• _Exercise prompt_: Of the material below, the lines to be retyped are those from the line containing "K. MEMBER SERVICES REPORTS" through the line containing "1. CEO/General Manager Evaluation", inclusive; reproduce them exactly.

==============================

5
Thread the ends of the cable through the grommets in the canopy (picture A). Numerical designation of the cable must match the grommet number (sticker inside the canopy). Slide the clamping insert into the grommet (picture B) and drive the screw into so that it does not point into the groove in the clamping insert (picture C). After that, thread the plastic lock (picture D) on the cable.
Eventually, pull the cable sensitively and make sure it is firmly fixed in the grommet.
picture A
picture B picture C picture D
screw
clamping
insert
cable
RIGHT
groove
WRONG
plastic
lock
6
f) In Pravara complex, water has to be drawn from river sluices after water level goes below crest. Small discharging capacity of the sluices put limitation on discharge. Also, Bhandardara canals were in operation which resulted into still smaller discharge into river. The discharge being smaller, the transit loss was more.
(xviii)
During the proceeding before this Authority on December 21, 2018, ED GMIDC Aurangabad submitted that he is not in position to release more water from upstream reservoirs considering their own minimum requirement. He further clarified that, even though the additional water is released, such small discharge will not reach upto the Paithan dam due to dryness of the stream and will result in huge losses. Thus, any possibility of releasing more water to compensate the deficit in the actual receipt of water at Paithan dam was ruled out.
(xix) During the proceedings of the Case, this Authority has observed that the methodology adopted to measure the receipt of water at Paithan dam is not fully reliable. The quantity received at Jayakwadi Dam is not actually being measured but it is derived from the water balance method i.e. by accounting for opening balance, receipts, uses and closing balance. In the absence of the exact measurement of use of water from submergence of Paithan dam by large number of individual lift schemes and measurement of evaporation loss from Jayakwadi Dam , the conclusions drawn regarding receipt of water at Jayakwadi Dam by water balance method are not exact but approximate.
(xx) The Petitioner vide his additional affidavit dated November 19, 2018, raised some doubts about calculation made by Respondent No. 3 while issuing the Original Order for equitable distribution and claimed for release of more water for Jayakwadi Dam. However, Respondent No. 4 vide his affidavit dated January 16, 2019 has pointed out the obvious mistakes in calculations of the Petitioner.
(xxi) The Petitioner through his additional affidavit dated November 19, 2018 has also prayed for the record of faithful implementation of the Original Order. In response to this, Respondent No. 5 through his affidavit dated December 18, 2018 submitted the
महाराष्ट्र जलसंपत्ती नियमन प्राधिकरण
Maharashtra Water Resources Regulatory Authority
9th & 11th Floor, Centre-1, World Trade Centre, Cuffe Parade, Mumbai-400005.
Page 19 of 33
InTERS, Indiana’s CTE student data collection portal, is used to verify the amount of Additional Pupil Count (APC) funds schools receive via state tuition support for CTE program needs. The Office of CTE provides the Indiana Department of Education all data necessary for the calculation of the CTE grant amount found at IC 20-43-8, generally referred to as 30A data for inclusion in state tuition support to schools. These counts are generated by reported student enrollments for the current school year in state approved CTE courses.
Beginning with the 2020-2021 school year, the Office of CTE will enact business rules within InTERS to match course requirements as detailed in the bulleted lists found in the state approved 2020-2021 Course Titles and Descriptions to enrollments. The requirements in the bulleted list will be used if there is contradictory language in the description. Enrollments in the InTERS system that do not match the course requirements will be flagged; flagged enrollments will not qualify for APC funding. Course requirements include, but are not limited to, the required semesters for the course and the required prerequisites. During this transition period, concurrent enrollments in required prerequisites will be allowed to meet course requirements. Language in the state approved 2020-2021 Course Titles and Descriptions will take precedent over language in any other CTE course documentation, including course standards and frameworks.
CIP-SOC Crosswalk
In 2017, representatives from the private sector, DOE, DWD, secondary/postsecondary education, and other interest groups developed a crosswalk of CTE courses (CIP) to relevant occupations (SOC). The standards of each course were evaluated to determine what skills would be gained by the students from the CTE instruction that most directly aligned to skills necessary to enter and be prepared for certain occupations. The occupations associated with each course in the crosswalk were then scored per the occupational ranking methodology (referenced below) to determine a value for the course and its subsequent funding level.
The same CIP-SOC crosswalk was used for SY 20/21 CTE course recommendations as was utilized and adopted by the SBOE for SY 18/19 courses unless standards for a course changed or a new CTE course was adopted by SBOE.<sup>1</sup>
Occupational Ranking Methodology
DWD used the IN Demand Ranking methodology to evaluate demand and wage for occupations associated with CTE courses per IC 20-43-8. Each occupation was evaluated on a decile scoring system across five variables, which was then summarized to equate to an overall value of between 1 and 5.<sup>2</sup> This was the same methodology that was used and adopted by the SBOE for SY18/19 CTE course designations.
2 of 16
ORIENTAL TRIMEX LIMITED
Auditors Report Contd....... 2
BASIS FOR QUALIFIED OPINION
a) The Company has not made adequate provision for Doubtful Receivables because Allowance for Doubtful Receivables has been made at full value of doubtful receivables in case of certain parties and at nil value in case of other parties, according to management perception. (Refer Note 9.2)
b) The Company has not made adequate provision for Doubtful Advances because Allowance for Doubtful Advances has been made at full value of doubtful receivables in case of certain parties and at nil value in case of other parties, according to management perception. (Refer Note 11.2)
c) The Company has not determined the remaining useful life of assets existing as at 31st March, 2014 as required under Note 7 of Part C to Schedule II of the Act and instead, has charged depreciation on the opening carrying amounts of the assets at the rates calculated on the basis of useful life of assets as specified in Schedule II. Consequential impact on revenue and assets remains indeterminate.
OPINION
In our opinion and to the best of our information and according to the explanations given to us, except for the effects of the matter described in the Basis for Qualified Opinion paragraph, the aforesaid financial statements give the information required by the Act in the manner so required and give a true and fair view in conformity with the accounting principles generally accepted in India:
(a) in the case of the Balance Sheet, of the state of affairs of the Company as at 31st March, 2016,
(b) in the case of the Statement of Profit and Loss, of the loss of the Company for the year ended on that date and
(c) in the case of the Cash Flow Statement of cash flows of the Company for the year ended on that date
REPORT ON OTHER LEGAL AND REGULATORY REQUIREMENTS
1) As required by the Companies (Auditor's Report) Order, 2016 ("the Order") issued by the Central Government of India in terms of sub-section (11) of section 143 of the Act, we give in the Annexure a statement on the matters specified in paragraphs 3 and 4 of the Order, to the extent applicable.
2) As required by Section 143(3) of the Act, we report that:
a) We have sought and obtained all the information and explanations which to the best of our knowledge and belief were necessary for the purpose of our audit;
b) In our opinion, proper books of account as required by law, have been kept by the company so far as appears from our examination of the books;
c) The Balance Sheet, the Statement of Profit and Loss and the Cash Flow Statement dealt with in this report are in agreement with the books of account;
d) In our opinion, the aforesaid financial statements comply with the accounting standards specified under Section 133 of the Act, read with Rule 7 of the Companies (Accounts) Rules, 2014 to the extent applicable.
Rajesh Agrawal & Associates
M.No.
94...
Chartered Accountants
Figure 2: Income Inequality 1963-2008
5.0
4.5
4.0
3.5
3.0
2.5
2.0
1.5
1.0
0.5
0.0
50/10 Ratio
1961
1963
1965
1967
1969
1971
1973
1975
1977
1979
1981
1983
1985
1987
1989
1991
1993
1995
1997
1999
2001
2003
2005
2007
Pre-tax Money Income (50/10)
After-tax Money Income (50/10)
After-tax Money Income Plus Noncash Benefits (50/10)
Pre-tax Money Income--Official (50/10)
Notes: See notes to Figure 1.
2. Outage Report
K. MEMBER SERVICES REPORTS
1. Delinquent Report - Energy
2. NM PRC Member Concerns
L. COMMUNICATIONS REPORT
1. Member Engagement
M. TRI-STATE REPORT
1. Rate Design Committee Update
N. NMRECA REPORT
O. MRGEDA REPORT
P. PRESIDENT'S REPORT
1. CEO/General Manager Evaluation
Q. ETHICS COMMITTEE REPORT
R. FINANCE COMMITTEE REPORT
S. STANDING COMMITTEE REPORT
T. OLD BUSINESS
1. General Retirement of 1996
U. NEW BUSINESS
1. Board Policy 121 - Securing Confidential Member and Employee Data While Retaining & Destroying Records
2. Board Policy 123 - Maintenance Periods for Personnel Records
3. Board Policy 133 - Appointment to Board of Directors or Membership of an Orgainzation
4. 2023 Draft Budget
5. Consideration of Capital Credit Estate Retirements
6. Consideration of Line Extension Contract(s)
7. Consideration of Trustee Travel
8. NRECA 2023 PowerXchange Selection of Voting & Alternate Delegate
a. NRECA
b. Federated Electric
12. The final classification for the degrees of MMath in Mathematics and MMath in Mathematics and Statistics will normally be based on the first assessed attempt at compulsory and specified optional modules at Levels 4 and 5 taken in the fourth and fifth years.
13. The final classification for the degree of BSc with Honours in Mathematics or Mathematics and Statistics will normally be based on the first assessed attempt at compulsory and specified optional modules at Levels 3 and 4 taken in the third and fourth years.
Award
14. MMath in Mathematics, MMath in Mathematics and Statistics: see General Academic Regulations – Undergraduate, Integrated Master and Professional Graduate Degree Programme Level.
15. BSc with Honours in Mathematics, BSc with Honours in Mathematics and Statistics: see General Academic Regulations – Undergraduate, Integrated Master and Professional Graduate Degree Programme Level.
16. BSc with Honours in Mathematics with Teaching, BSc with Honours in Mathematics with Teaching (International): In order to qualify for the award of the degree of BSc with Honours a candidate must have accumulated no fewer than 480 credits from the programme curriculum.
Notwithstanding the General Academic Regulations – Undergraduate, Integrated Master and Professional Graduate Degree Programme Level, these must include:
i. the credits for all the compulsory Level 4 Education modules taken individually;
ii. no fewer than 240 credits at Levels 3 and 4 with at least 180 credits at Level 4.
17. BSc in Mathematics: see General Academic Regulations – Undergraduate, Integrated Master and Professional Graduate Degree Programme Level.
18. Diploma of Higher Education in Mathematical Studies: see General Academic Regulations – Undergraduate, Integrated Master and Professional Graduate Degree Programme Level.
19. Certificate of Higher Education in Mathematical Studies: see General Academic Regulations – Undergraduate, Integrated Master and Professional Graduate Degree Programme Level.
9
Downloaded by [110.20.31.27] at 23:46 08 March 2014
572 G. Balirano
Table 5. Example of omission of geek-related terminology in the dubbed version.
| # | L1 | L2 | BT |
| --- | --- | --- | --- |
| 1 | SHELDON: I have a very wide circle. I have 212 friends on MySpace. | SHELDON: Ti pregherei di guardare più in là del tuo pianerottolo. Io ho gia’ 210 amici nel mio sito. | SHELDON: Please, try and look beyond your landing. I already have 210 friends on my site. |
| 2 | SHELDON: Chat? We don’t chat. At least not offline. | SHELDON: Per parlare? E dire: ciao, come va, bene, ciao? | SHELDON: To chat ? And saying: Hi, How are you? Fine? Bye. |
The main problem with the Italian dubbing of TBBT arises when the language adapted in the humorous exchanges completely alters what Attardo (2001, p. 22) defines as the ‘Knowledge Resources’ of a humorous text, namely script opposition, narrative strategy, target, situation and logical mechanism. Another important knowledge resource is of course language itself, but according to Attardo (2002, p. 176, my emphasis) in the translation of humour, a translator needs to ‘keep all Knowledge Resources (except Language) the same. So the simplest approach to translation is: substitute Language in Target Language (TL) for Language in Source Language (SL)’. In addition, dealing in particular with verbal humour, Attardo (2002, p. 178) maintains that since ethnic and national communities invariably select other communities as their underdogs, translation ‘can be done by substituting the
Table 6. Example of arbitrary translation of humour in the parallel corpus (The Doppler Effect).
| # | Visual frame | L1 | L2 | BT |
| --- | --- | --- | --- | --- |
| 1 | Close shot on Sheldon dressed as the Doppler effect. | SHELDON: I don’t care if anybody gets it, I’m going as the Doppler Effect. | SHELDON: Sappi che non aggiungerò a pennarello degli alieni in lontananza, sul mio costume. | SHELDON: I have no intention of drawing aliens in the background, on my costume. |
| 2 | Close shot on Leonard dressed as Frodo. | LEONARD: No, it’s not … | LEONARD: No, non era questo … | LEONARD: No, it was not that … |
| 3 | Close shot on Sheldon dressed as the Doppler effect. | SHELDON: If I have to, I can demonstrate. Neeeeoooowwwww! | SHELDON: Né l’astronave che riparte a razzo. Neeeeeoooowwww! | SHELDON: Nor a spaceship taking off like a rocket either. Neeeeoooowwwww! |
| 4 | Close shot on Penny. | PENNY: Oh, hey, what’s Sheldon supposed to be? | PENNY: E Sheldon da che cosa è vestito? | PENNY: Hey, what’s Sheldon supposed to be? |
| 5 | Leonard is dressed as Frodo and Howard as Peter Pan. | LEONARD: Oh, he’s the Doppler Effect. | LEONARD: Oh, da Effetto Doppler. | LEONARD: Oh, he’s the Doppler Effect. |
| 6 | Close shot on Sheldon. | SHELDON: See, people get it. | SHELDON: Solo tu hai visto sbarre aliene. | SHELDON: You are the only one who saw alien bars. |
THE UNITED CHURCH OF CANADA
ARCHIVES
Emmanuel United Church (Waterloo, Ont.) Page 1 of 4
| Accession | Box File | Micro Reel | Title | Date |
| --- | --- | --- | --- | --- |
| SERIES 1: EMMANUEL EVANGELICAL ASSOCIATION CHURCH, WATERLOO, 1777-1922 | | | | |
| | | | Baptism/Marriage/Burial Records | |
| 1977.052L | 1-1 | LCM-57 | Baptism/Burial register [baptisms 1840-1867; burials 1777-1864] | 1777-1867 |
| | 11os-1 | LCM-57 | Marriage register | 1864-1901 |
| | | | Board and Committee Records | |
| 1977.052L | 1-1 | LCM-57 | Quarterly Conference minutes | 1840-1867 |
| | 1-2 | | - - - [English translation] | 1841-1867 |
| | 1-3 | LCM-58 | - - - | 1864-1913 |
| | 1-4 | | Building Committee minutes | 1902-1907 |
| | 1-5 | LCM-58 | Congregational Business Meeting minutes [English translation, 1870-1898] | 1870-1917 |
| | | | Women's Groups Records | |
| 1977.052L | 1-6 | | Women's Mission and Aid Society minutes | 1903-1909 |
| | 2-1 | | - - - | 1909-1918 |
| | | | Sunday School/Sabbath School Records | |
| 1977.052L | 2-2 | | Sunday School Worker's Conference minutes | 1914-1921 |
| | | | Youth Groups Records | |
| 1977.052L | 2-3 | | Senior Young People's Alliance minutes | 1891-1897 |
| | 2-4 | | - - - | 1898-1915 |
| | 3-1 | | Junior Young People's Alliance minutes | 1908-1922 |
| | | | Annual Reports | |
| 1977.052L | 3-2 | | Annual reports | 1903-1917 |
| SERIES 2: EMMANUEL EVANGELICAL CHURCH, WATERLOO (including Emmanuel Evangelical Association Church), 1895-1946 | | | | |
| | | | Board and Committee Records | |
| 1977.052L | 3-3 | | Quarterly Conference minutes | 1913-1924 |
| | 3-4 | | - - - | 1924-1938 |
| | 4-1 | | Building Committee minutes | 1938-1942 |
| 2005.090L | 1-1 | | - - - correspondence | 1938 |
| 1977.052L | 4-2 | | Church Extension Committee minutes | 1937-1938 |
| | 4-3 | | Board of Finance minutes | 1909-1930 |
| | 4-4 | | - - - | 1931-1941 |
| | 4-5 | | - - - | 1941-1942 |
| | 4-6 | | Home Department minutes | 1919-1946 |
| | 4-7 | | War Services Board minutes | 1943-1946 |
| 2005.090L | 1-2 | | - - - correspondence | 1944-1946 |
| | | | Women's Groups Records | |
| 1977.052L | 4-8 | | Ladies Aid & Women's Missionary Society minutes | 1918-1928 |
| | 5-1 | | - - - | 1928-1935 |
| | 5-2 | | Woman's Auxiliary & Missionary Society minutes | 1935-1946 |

==============================

• _Result of the task_:
K. MEMBER SERVICES REPORTS
1. Delinquent Report - Energy
2. NM PRC Member Concerns
L. COMMUNICATIONS REPORT
1. Member Engagement
M. TRI-STATE REPORT
1. Rate Design Committee Update
N. NMRECA REPORT
O. MRGEDA REPORT
P. PRESIDENT'S REPORT
1. CEO/General Manager Evaluation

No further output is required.